Data provided ▸
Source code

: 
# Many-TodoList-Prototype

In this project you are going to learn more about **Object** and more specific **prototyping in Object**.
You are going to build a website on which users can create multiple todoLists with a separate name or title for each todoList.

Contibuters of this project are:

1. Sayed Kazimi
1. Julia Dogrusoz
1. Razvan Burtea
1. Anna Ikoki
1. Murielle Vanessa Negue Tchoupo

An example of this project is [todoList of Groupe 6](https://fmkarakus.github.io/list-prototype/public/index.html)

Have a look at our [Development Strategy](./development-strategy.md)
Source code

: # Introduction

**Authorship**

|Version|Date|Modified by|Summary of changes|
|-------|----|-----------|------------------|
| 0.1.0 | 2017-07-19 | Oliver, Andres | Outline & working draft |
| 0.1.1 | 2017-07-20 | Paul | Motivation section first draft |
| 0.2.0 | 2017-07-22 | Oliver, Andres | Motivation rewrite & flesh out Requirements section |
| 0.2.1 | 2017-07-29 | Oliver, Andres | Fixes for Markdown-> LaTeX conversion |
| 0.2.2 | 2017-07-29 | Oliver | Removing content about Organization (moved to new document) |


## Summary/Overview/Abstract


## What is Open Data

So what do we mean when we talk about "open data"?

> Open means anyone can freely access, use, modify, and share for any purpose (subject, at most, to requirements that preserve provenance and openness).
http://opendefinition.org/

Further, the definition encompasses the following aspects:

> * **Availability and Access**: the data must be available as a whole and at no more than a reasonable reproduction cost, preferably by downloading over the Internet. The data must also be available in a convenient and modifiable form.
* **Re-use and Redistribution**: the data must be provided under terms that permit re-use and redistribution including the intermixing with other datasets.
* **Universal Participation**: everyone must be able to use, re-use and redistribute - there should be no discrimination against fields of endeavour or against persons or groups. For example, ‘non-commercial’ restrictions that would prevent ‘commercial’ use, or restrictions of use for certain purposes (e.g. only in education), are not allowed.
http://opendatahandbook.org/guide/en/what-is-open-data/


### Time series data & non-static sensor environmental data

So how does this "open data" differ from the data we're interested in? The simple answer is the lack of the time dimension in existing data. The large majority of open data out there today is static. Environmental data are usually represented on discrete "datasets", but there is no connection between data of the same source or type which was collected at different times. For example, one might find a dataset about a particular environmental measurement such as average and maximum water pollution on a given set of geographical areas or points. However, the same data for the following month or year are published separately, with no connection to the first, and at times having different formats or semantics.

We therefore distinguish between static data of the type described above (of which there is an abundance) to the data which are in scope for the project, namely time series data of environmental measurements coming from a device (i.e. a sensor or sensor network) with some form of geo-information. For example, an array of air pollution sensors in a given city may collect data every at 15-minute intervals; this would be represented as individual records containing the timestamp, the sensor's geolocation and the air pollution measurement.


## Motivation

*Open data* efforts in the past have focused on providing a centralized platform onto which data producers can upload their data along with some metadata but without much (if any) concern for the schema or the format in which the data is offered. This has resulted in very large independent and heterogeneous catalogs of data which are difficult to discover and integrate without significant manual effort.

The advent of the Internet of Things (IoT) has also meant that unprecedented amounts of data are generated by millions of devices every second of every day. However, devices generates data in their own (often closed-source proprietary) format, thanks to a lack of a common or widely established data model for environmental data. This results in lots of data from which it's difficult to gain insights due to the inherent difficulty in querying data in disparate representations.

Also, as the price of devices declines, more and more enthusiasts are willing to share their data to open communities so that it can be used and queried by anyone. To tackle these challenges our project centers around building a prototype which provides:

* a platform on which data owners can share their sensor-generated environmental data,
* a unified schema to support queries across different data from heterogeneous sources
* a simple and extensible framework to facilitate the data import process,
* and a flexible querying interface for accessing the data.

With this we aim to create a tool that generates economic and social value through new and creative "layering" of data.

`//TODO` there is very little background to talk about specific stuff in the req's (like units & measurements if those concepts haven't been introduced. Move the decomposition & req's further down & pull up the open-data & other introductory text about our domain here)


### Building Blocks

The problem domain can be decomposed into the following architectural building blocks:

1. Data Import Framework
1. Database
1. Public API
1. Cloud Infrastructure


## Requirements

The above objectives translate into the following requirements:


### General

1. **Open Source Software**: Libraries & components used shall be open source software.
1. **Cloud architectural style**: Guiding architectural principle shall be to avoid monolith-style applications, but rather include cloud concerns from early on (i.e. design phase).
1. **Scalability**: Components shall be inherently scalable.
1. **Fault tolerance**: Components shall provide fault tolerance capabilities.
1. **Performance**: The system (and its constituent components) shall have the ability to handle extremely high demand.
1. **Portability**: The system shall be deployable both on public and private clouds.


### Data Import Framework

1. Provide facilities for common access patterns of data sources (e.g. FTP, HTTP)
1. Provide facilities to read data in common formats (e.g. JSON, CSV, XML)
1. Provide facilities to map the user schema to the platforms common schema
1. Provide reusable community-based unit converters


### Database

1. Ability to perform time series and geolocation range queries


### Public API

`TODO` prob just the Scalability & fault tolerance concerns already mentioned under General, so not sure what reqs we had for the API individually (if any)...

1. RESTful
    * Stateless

To do ▸
Report each line from the rows above that contains the word "General", copying it in full.

Exercise response ▸
### General
`TODO` prob just the Scalability & fault tolerance concerns already mentioned under General, so not sure what reqs we had for the API individually (if any)...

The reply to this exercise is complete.